Oleh karena itu, kerugian dari relai elektromagnetik sangat jelas: bagian yang bergerak secara mekanis, kebisingannya, frekuensi peralihan yang terbatas, struktur yang rumit, keausan yang cepat, kebutuhan akan perawatan rutin (pembersihan kontak, perbaikan, penggantian, dll.)
Optorelay adalah kata baru untuk peralihan arus tinggi. Dari nama perangkat ini terlihat jelas bahwa ia menjalankan fungsi relai, tetapi entah bagaimana terkait dengan fenomena optik. Dan itulah yang sebenarnya terjadi.
Jika pada relai konvensional isolasi galvanik rangkaian kontrol dari catu daya dilakukan dengan menggunakan medan magnet, maka pada opto-relay digunakan untuk memisahkan optocoupler — komponen semikonduktor, sirkuit primernya bekerja pada sirkuit sekunder dengan foton, yaitu melalui jarak yang diisi dengan zat non-magnetik.
Tidak ada inti di sini, tidak ada bagian yang bergerak secara mekanis. Sirkuit sekunder optocoupler mengontrol pergantian sirkuit suplai. Transistor, thyristor, atau triac yang digerakkan oleh sinyal dari rangkaian optocoupler secara langsung bertanggung jawab atas peralihan sisi daya.
Tidak ada bagian yang bergerak sama sekali, jadi peralihan tidak bersuara, dimungkinkan untuk mengalihkan arus besar pada frekuensi tinggi, sementara tidak ada kontak yang terbakar, meskipun bebannya induktif. Selain itu, dimensi perangkat itu sendiri lebih kecil dari pendahulunya yang elektromagnetik.
Seperti yang mungkin sudah Anda duga, prinsip pengoperasian relai optik cukup sederhana. Di sisi kontrol, ada dua terminal yang disuplai tegangan kontrol. Tegangan kontrol, tergantung pada model opto-relay, dapat berupa variabel atau konstan.
Optorelai NF249:
Biasanya, pada opto-relay fase tunggal yang populer, tegangan kontrol mencapai 32 volt dengan arus kontrol dalam 20 mA. Tegangan kontrol distabilkan oleh sirkuit di dalam relai, dibawa ke tingkat yang aman dan bekerja pada sirkuit kontrol optocoupler. Dan optocoupler, pada gilirannya, mengontrol pembukaan kunci dan penguncian perangkat semikonduktor di sisi suplai relai opto.
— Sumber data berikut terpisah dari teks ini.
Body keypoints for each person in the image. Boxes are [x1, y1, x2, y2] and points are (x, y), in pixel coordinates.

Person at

Di sisi catu daya opto-relay, dalam bentuknya yang paling sederhana, terdapat juga dua terminal yang menghubungkan relai secara seri ke rangkaian sakelar. Terminal terhubung di dalam perangkat ke output sakelar daya (sepasang transistor, thyristor atau triac), yang karakteristiknya menentukan parameter pembatas dan mode operasi relai.
Hari ini beralih dari yang serupa, yang disebut relai keadaan padat arus dapat mencapai hingga 200 ampere pada tegangan hingga 660 volt di sirkuit beban yang diaktifkan. Menurut jenis arus yang memasok beban, opto-relay dibagi menjadi perangkat switching DC dan AC.Relay optik AC sering kali memiliki sirkuit switching arus nol internal, yang memfasilitasi masa pakai sakelar daya.
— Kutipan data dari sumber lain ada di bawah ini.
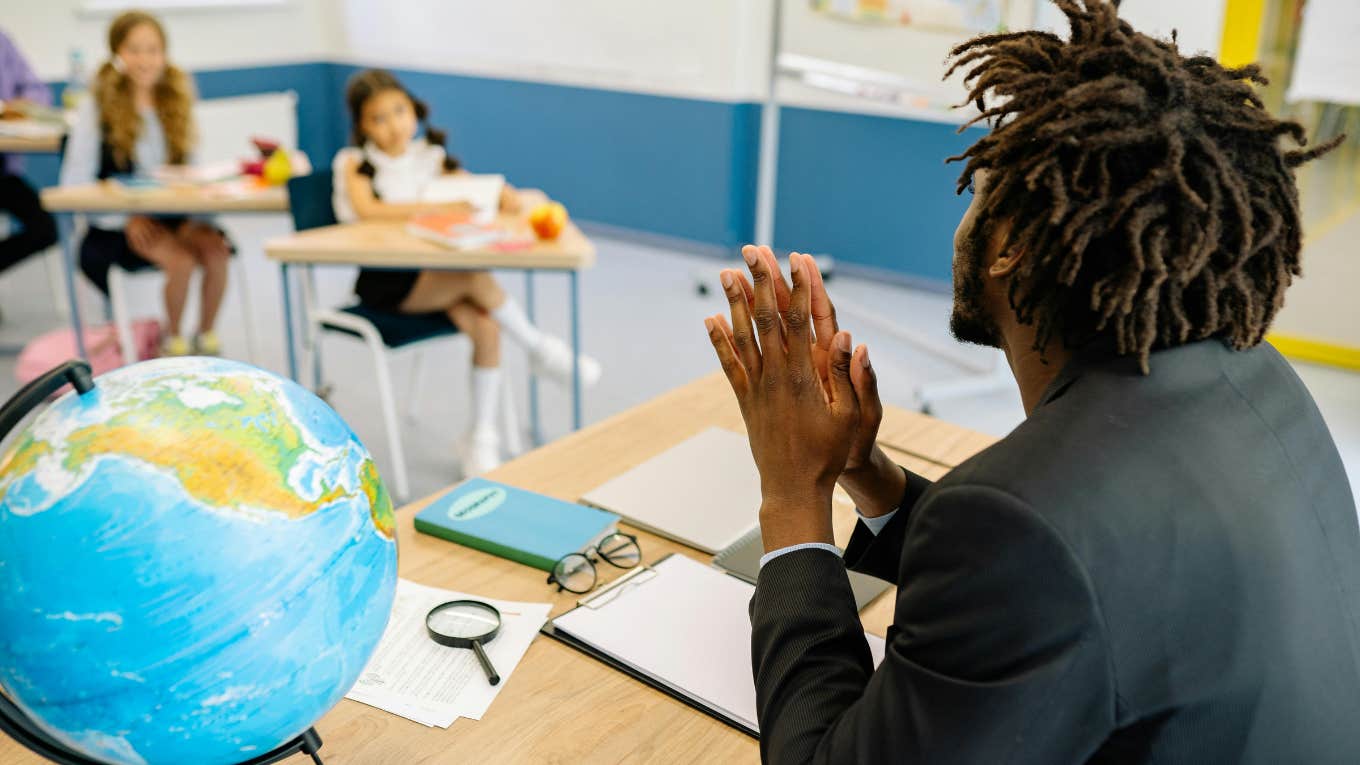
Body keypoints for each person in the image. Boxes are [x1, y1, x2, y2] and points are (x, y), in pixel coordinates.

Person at [702, 1, 1360, 761]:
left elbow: (1033, 552)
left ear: (1009, 243)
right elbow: (1067, 580)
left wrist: (791, 493)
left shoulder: (1018, 523)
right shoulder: (1257, 378)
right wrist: (864, 471)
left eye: (984, 182)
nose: (967, 201)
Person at [334, 68, 601, 476]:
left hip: (437, 275)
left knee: (487, 328)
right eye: (378, 118)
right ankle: (539, 350)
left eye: (399, 111)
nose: (392, 126)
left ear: (414, 110)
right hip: (387, 283)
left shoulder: (429, 157)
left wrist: (501, 196)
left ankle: (480, 439)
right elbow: (368, 210)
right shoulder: (354, 163)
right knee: (474, 277)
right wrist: (435, 207)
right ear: (361, 125)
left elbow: (475, 188)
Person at [60, 10, 231, 356]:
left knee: (216, 250)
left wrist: (201, 210)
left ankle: (206, 338)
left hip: (175, 213)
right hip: (122, 224)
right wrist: (125, 218)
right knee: (180, 261)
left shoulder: (177, 98)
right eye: (134, 50)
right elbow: (74, 186)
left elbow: (192, 169)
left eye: (153, 50)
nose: (145, 60)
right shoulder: (97, 107)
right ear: (117, 54)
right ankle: (174, 343)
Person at [0, 29, 58, 285]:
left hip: (3, 172)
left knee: (45, 228)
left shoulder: (3, 43)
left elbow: (39, 93)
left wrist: (18, 105)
Saat ini, solid-state relay dengan opto-relay dalam desainnya banyak digunakan di tempat konvensional starter elektromagnetikyang membutuhkan perawatan dan pembersihan rutin dan tidak tahan terhadap kerasnya perangkat mekanis.
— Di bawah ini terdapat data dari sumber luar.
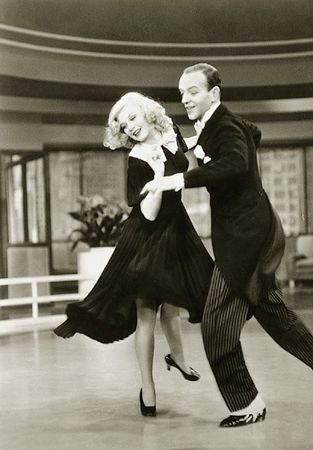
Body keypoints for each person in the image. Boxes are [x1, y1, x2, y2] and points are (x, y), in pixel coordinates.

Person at [141, 63, 313, 427]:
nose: (185, 98)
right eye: (182, 92)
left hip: (247, 237)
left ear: (214, 94)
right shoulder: (220, 125)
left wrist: (179, 180)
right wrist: (198, 147)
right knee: (270, 309)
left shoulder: (223, 125)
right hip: (258, 230)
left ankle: (246, 403)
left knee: (216, 321)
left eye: (193, 91)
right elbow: (255, 131)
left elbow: (234, 162)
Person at [54, 92, 214, 417]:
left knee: (172, 305)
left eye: (132, 118)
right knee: (147, 314)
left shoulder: (170, 131)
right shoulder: (138, 159)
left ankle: (179, 358)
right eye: (123, 125)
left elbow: (186, 162)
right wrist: (157, 178)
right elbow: (150, 214)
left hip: (177, 230)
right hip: (146, 237)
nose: (130, 127)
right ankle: (148, 387)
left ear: (146, 112)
Relai opto fase tunggal dan tiga fase, relai opto DC dan AC, relai arus rendah dan daya tinggi, pembalik dan non pembalik untuk kontrol motor - Anda dapat memilih relai opto untuk tujuan apa pun, mulai dari kontrol termostat untuk elemen pemanas yang kuatdiakhiri dengan menghidupkan, membalikkan, dan menghentikan mesin yang bertenaga.